03
Sep
2012

Balancing market expansion and brand perception in China

The recent poor results from Burberry were blamed fair and square on China and a slowing economy, and although brands like LV have avoided commenting on the subject of a slow down and the potential affect on their business, others show signs of following suit. By contrast, other brands such as Hermes saw its performance increase by 28% in China and appeared not to be worried. Their biggest fear is losing their exclusive status in the eyes of the Chinese consumer, hence their considered and steady store opening programme.
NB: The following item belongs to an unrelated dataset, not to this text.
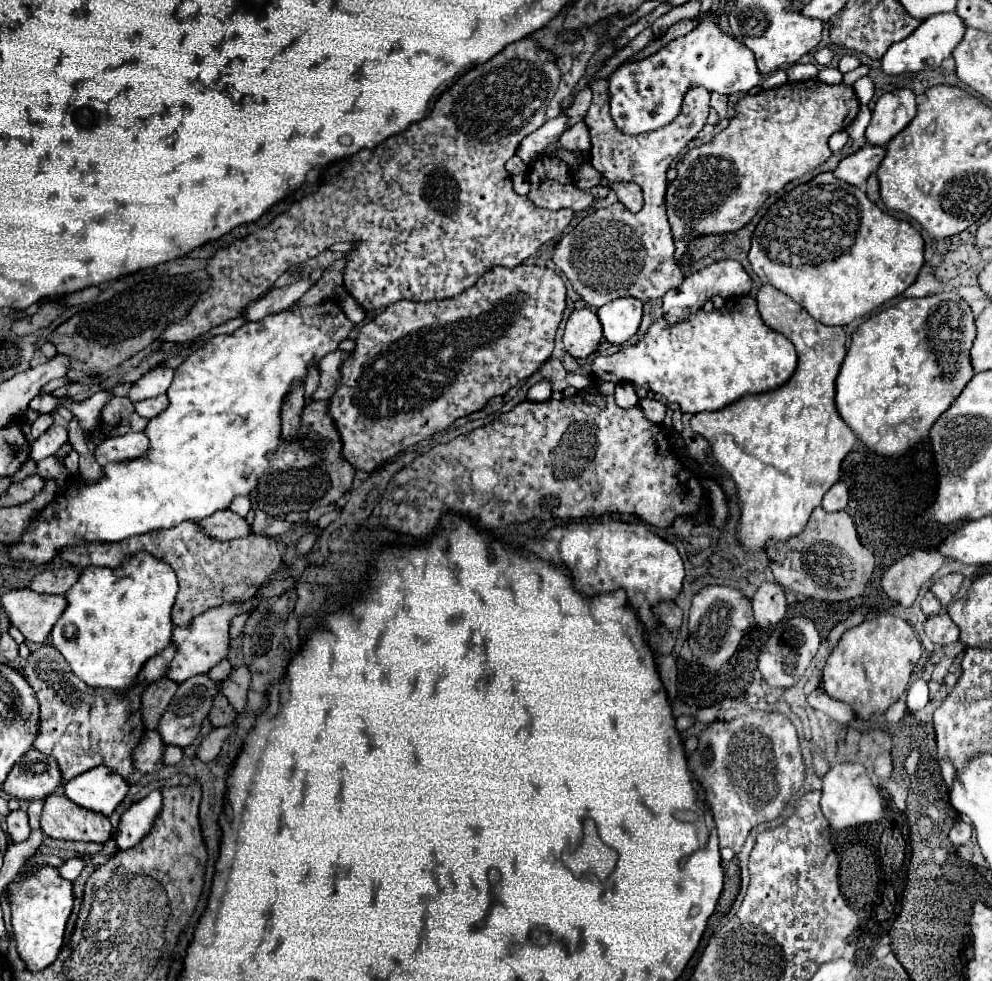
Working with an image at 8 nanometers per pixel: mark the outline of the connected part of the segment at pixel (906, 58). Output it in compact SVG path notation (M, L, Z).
M946 12L946 14L930 16L908 38L904 38L900 42L894 42L886 50L886 54L882 56L882 72L886 76L896 76L896 74L904 74L904 72L934 70L960 44L962 34L964 34L964 22L962 22L962 18L956 12Z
So why might Burberry be suffering? Two potential reasons relate to their consumer base in China. Their consumers are typically 35 to 60+ women whose husbands are ‘gold collar’ senior company executives or business owners and CEOs. It’s quite probable therefore, that cultural fear of unknown economic times ahead has caused the household purse strings to be tightened. Equally, there is a very strong argument that this group of consumers are also those more likely to have taken a holiday in London this year to see the Olympics or perhaps anywhere else in the world for that matter, when they also planned to buy luxury goods whilst abroad because exchange rates and tax rebates mean savings, hence sales in China in June and July would be depressed. It would be interesting to see whether brands like Burberry turned in better YOY sales in London when the Olympics were taking place. For a further possible reason of poor results in the summer for some luxury brands, take a look at the Tan Lun (gossip) section of this review!
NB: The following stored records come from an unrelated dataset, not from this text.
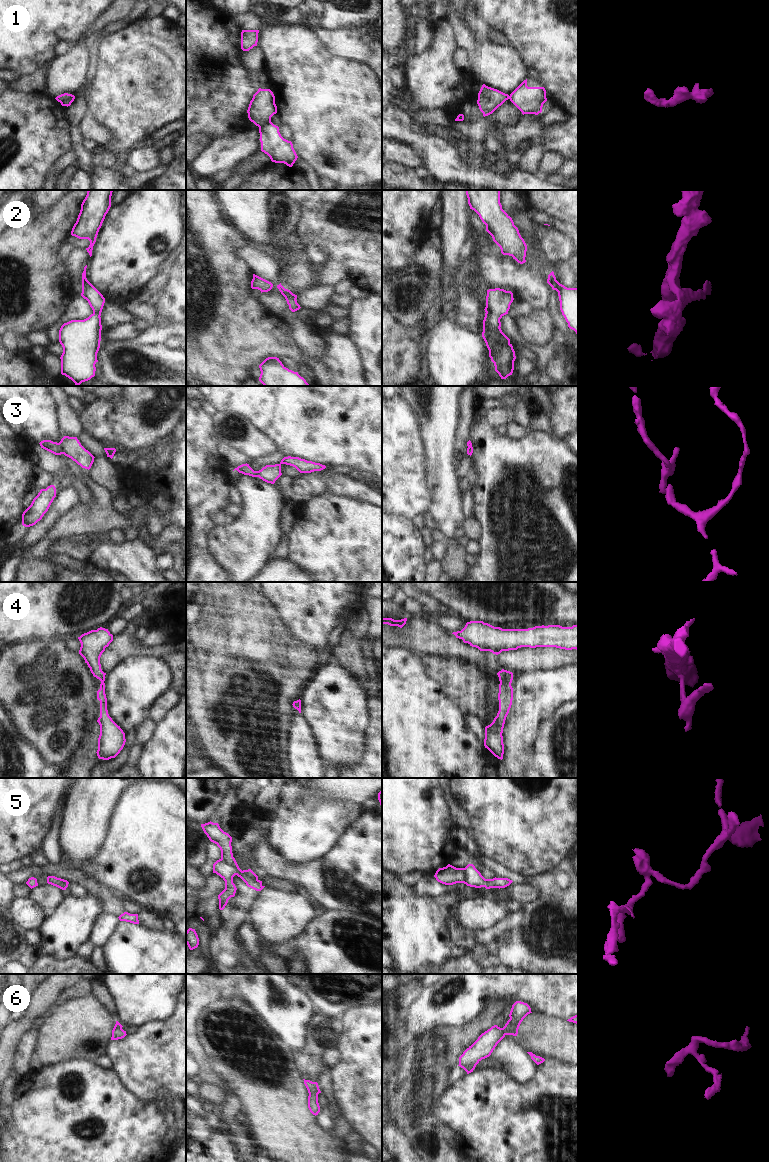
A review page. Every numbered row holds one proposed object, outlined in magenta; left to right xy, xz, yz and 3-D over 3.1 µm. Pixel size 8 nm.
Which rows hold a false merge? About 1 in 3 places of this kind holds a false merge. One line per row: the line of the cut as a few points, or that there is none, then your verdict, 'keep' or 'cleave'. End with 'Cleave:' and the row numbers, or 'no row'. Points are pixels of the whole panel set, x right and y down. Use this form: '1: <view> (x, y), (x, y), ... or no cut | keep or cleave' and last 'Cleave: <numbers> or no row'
1: xz (270, 120), (259, 127) | cleave
2: no cut | keep
3: xy (58, 443), (63, 453) | cleave
4: no cut | keep
5: no cut | keep
6: no cut | keep
Cleave: 1, 3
The challenge of maintaining exclusivity faced by brands in the luxury sector should not be ignored by Burberry. Their bumper 2011 results may well have indirectly backfired on them and in effect created a negative view in the eyes of the luxury consumers that they are too ‘common’ as a brand. Assuming that luxury consumers particularly in tier one cities will just keep on buying because of your brand name, is becoming more of a risk, which is supported by regular comment in the media that high end consumers want less stores from brands like Hermes and LV, not more. The fine balance between a large enough nationwide presence to be seen as trusted and being on every street corner like 7 Eleven in order to extend the brand reach, is one that many organisations are now pondering in China. The adage ‘less is more’ is beginning to ring true here.